Yaşlanma, tüm dünya ülkeleri açısından önemi her geçen gün artan evrensel bir gerçekliktir. Günümüzde nüfus artış hızındaki azalma eğilimi ve ortalama yaşam beklentisinin yükselmesi genel nüfus içinde yaşlı nüfus oranının artmasına yol açmakta ve dünyamız giderek demografik yaşlanma sürecine girmektedir.
Türkiye İstatistik Kurumu’nun (TÜİK) projeksiyonlarına göre, 2012 yılında 65 yaş ve üzerindeki nüfus 5,7 milyon iken, 2023 yılında 8,6 milyona 2050 yılında 19,5 milyona, 2075 yılında ise 24,7 milyona çıkacağı tahmin edilmektedir.
Bireyin yaşamını uzatmanın yanında yaşlılık döneminde sağlığının geliştirilmesi de önem taşımaktadır. Yaşlılıkta daha iyi ve kaliteli bir yaşam için yeterli ve dengeli beslenme, alkol ve sigara kullanımından uzak durma ve özellikle doğru fiziksel aktivite ve egzersiz yapma yaşlanma ile ortaya çıkabilecek önemli sağlık sorunlarından başarılı şekilde korunma sağlayacaktır.
Düzenli fiziksel aktivitenin, birçok sistemin ve organın fonksiyonu üzerinde olumlu etkileri bulunurken, fiziksel aktivite azlığı, yaşlanma süreci ile oluşan fizyolojik değişiklikleri hızlandırır, pek çok kronik hastalık sıklığını artırır, bu hastalıkların daha erken yaşta görülmesini sağlar, kısaca yaşlılığı hızlandırarak yaşam süresini kısaltır.

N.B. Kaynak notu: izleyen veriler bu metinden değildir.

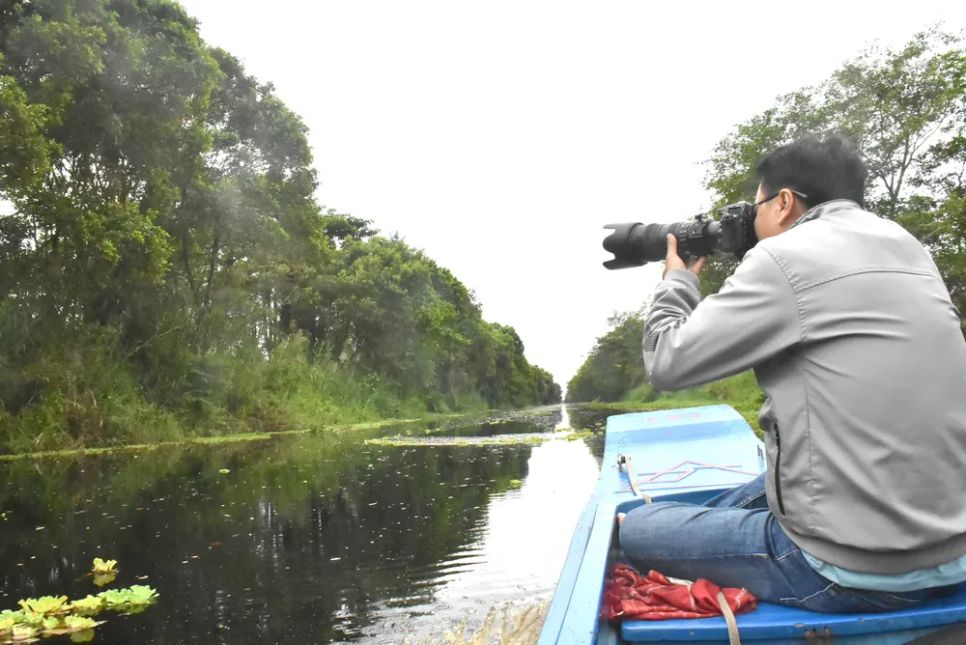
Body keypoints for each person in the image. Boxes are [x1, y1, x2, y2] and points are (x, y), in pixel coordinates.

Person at [618, 134, 966, 613]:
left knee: (637, 527)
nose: (753, 220)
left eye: (757, 204)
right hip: (953, 551)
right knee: (749, 494)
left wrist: (678, 280)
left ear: (783, 202)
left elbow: (668, 362)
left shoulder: (786, 256)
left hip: (849, 569)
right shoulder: (909, 247)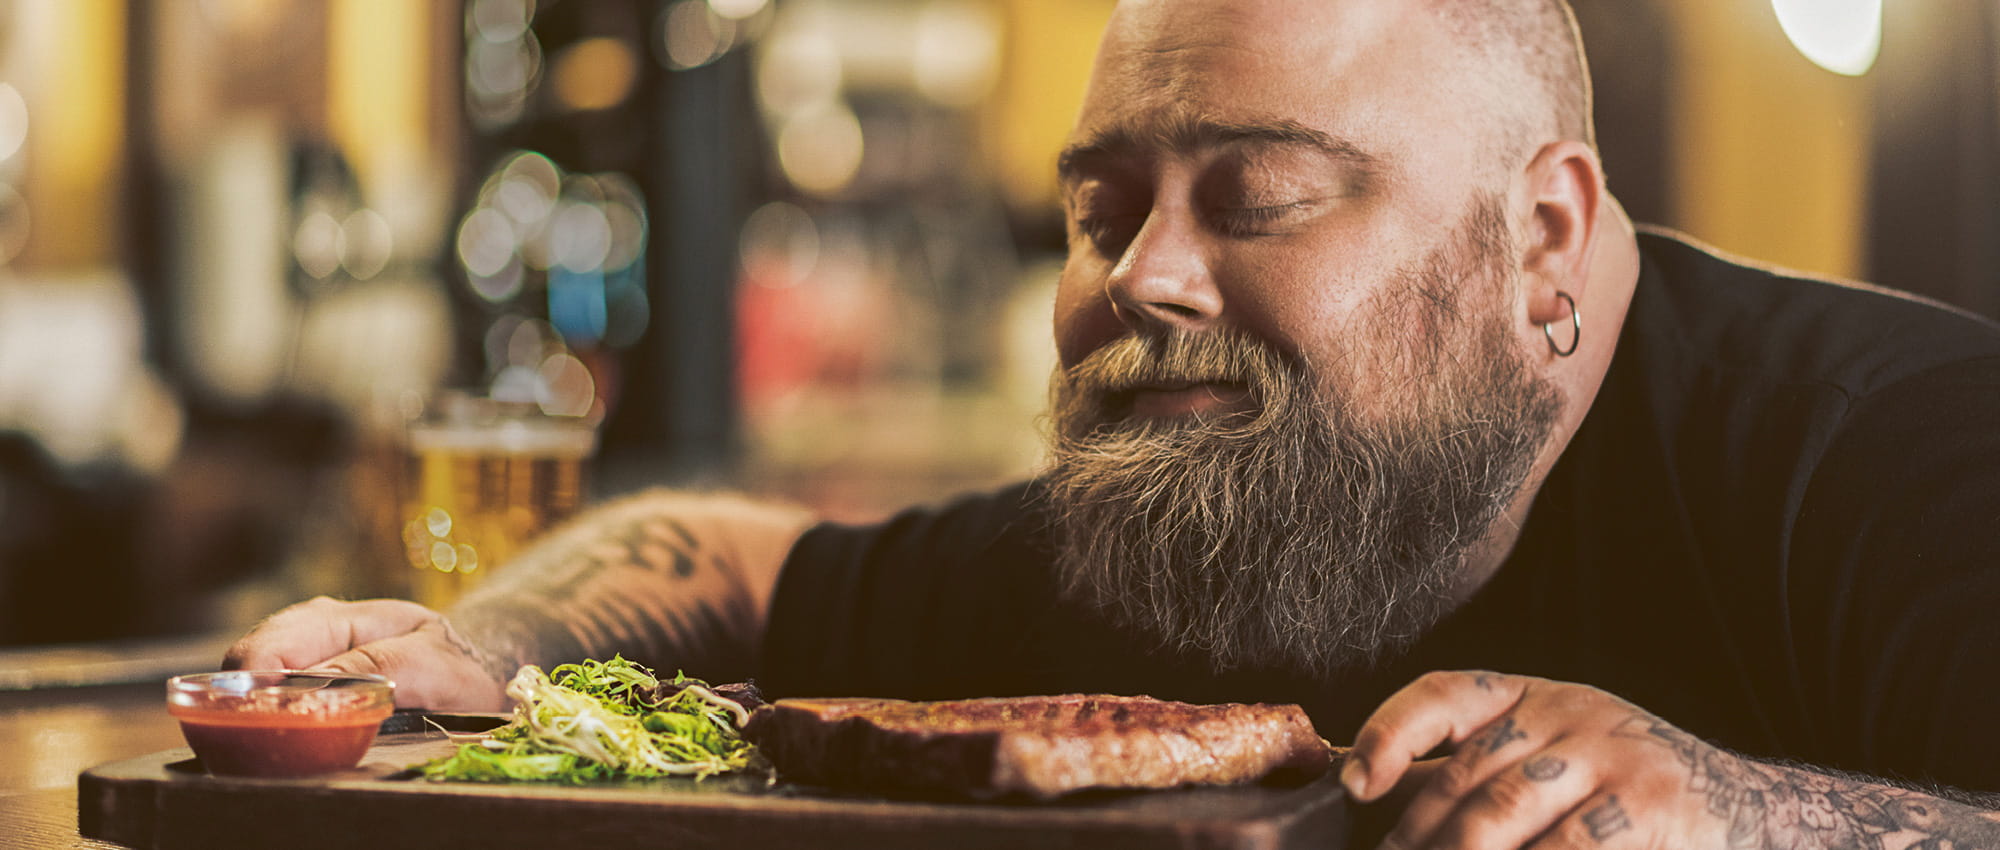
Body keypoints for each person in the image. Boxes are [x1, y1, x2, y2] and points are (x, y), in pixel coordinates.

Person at [231, 0, 2000, 846]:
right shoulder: (1198, 510)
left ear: (1541, 237)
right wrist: (492, 641)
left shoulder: (1904, 457)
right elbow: (745, 562)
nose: (1140, 279)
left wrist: (1764, 814)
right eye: (1101, 210)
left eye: (1261, 196)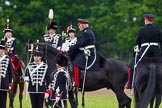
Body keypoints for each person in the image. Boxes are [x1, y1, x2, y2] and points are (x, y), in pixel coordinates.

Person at [126, 13, 162, 89]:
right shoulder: (158, 29)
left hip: (144, 52)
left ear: (145, 20)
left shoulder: (141, 30)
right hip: (156, 52)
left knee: (132, 66)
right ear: (152, 21)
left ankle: (130, 85)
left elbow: (137, 43)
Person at [67, 18, 98, 87]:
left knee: (76, 63)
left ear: (83, 26)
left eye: (79, 25)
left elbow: (79, 44)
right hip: (84, 51)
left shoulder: (86, 33)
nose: (78, 27)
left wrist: (69, 49)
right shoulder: (85, 32)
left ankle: (76, 82)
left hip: (88, 52)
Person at [0, 40, 13, 108]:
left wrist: (10, 82)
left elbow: (10, 71)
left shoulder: (7, 58)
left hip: (4, 83)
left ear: (3, 50)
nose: (0, 50)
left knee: (3, 101)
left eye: (1, 49)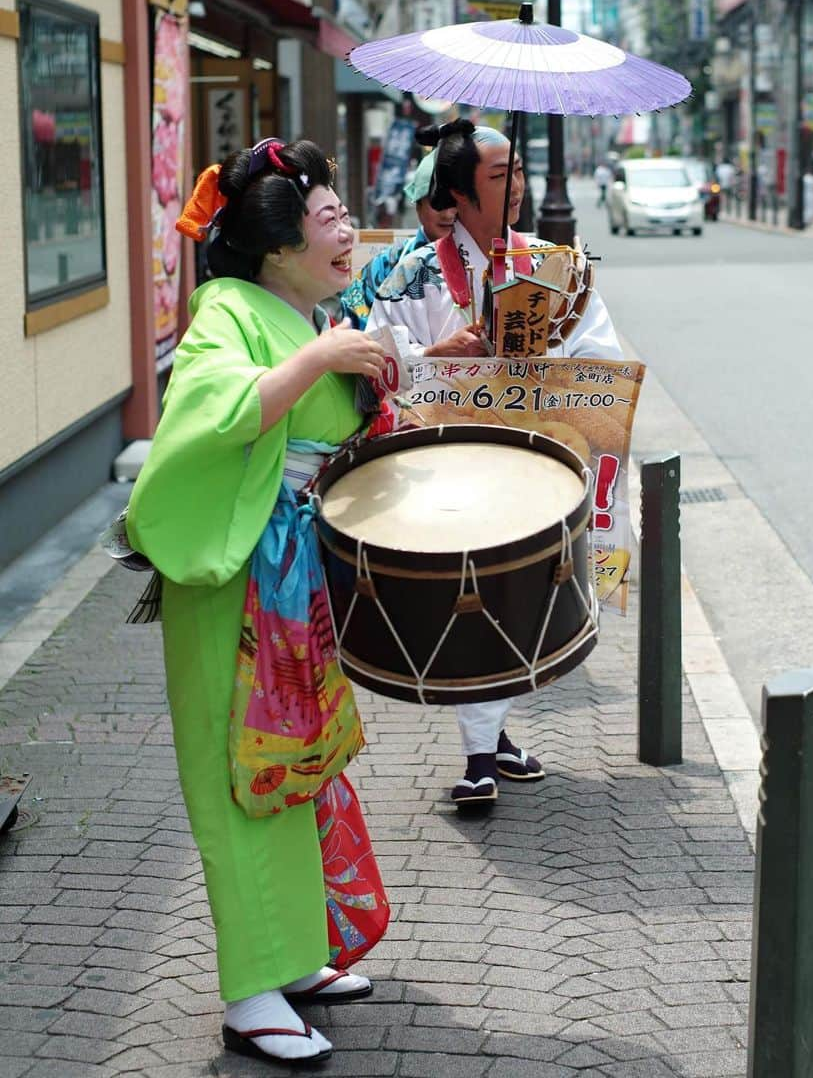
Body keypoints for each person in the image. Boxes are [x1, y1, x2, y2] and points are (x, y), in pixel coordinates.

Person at [125, 139, 390, 1066]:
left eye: (344, 213)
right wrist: (320, 358)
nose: (348, 228)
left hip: (289, 574)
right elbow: (211, 415)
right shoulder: (226, 311)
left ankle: (295, 956)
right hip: (234, 576)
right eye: (328, 218)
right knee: (236, 777)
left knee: (295, 763)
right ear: (277, 246)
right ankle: (248, 992)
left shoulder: (307, 310)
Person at [366, 119, 625, 808]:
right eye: (497, 175)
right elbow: (372, 367)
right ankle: (482, 752)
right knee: (469, 596)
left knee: (515, 599)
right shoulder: (410, 272)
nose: (517, 187)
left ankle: (492, 739)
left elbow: (602, 360)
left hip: (530, 464)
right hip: (446, 467)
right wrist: (435, 356)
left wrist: (550, 362)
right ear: (454, 193)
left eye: (518, 171)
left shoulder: (554, 266)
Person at [340, 148, 456, 330]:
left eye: (456, 202)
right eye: (437, 202)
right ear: (417, 204)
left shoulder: (496, 261)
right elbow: (355, 335)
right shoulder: (383, 267)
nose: (449, 213)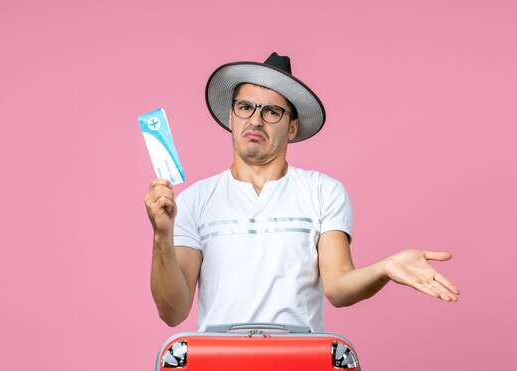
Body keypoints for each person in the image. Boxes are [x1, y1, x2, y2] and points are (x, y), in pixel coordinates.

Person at [144, 52, 460, 331]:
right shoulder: (194, 201)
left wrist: (384, 267)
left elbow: (337, 287)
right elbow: (173, 312)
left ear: (292, 127)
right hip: (218, 366)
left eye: (271, 112)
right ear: (231, 116)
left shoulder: (323, 192)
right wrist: (162, 235)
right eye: (245, 107)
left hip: (300, 366)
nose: (255, 119)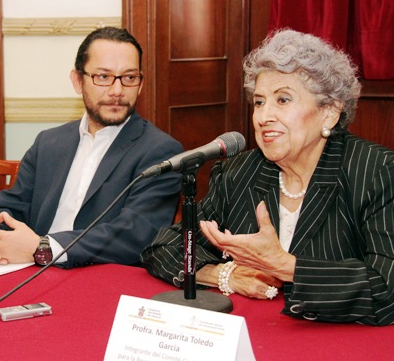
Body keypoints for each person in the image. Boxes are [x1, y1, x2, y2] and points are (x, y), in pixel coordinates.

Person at [141, 29, 394, 325]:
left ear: (329, 112)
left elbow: (385, 286)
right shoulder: (241, 173)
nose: (263, 117)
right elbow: (163, 247)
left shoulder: (376, 172)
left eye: (283, 100)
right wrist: (223, 274)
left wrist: (287, 267)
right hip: (255, 336)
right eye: (259, 102)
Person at [0, 27, 183, 268]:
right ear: (77, 81)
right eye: (103, 77)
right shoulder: (48, 143)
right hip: (27, 270)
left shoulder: (162, 152)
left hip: (99, 279)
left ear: (140, 84)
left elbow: (135, 235)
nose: (117, 91)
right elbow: (12, 207)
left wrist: (44, 248)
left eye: (129, 78)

Yaşlılık dönemine düzenli fiziksel aktivitenin, kalp hastalığı ve inme riskinde azalma, yaşam süresi ve yaşam kalitesinde artma, kolestrol seviyesinde düşme, düşmelerin önlenmesi ve kalça kırığı riskinde azalma, uyku kalitesinde düzelme, kilo alımının önlenmesi gibi faydaları bulunmaktadır.
Sağlıklı yaşlanma, her yaştan insanın sağlıklı, güvenli ve sosyal olarak aktif olabileceği bir hayat tarzını benimsemesiyle mümkün olacaktır.